The benchmark then loads these for :trained cells, copies the genome + provenance into each cell’s output, and records prep = trained:<tag> — so every reported number is traceable to the exact weights and the run that produced them. A cell that needs training but has no stored genome is run untrained and flagged.
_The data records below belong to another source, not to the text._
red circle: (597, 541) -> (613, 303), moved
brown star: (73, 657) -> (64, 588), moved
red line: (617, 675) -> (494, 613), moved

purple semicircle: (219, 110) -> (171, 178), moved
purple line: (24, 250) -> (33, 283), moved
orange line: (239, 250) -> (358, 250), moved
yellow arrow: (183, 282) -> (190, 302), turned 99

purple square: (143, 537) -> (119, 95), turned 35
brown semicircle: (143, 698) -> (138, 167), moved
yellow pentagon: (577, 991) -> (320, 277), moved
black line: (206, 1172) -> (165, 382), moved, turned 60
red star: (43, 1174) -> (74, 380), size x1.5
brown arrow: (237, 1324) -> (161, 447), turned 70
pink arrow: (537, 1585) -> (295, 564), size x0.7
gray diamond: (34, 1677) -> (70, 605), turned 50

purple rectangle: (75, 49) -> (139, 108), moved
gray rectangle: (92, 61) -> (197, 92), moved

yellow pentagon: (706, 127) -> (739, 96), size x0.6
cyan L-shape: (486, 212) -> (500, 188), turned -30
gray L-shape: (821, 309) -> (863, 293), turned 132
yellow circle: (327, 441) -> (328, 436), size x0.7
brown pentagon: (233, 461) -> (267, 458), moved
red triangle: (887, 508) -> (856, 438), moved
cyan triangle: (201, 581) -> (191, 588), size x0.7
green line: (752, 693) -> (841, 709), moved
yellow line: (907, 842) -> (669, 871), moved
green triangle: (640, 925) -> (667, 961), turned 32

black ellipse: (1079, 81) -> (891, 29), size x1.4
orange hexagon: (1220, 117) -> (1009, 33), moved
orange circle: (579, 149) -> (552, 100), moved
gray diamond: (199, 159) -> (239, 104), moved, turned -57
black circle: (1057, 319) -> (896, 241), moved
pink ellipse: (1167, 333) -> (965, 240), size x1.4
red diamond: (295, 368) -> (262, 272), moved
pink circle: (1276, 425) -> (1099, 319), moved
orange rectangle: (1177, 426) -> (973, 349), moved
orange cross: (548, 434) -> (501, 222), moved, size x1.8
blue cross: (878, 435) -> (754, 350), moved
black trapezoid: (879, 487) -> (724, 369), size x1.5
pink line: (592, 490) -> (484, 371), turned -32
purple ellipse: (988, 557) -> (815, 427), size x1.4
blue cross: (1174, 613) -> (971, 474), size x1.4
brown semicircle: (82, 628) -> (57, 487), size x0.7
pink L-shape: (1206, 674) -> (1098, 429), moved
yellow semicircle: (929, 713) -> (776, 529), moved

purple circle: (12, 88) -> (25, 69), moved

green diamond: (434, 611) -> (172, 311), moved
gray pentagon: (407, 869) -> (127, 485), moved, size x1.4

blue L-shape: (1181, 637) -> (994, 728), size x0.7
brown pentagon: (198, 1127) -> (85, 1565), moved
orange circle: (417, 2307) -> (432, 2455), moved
Source: bench/train.jl (the entrypoint), bench/src/Store.jl (genome + manifest store), bench/run.jl (trained-cell loading and flagging).

A worked readiness run

compartmental_structured, 20 generations, $\lambda = 32$ , fitness = mean over 8 CRN trials (single task), N=200, alive-centroid init:

task	evolved best fitness	untrained baseline
wall	0.728	~0
tracking	0.523	~0 / negative
pong	0.327	≈ floor (0.33)
cartpole	0.043	~0
cartpole_swingup	0.109	~0

Reading it: the loop works — wall went from a dead 0 to a competent ~0.73 avoider, and tracking made real progress. But 20 generations on a 220-dim genome is a short probe — pong sits at its floor and cartpole / swing-up barely moved. Competent agents on the hard control tasks need hundreds of generations, and pong likely wants the author size N=500. The machinery is ready; the budget here was deliberately small.

Open design points

Flagged for a dedicated design pass:

Statistical honesty — a trained cell currently uses one evolved genome over n eval-seeds (evaluation variance only). The fair version runs K independent evolution runs per cell (search variance) and reports the distribution.
Specialist vs generalist — train per-(neuron, task) vs one genome on a task suite.
Ergonomics — train --all, training profiles (quick / standard / thorough), resumable, parallel.
Store management — list / inspect / supersede / best-of-K genomes.
Co-evolving morphology — extend the genome with the bounded sensor/effector layout (see Receptors & Effectors for the receptor/effector contract).